■ **Text provided**:
++++++++

Turns out, this dip was due to a book written by J.K. Rowling called “The Casual Vacancy.” This book most likely had a low user rating because it was being compared to J.K. Rowling’s previously written, well renowned, Harry Potter books.

A journalist Lev Grossman wrote in Times magazine, “it’s not really possible to open The Casual Vacancy without a lot of expectations both high and low crashing around in your brain and distorting your vision. There’s no point pretending they’re not there. I know I had a lot of, let’s call them feelings when I opened the book. I have spent many, many hours reading J.K. Rowling’s work. I am a known Harry Potter fan” (https://time.com/4132710/j-k-rowlings-the-casual-vacancy-weve-read-it-heres-what-we-think/). I think this quote sums up how a lot of people felt about this book when it was released in 2012.

Furthermore, this interactive bar chart allows you to see the highest rated books from each year. It is interesting to toggle around this bar chart as you will notice that EVERY year there is at least one author who has multiple high rated books. This puts the author at the top of the bar graphs as the user ratings are summed. If you click “all,” you can see all the authors and books ranked by user rating.

++++++++

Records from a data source
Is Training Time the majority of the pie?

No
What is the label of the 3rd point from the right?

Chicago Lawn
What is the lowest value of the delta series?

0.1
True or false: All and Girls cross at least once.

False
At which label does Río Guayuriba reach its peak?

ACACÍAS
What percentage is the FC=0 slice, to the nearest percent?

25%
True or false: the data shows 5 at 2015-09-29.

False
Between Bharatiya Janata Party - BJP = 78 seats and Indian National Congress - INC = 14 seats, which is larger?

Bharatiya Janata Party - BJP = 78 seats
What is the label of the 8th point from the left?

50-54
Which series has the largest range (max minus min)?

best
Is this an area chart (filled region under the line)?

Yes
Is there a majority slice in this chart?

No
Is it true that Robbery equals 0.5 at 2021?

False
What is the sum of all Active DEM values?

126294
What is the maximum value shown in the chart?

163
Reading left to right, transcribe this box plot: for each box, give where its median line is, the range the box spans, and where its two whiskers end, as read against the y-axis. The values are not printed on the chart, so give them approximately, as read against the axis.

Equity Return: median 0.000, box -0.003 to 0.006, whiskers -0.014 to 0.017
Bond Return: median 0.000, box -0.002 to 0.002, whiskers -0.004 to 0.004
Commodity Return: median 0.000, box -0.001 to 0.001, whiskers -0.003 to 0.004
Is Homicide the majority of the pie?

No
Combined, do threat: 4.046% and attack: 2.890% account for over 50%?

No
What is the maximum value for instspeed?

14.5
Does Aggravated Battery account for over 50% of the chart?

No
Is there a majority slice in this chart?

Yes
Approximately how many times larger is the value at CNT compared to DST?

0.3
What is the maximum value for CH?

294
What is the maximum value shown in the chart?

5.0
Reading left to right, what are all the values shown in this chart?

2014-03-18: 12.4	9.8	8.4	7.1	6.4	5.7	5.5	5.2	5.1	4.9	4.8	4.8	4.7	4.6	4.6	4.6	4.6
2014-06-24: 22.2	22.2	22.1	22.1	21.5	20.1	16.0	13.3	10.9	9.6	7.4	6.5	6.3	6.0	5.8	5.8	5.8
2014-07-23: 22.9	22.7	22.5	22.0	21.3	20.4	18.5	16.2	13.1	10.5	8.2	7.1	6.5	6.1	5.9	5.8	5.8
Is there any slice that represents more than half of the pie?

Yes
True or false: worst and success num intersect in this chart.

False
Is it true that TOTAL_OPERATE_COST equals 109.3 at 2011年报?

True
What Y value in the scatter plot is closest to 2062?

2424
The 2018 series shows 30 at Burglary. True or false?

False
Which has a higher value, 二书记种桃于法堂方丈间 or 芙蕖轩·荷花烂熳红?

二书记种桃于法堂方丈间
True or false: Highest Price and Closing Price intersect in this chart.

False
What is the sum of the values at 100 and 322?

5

++++++++

■ **Work task 1**:
From the text on book ratings, copy the part from "Furthermore, this interactive" to "by user rating." word for word.
■ **Work task 2**:
In the text on book ratings, what year was The Casual Vacancy released?

■ **Exercise solution 1**:
Furthermore, this interactive bar chart allows you to see the highest rated books from each year. It is interesting to toggle around this bar chart as you will notice that EVERY year there is at least one author who has multiple high rated books. This puts the author at the top of the bar graphs as the user ratings are summed. If you click “all,” you can see all the authors and books ranked by user rating.

■ **Exercise solution 2**:
2012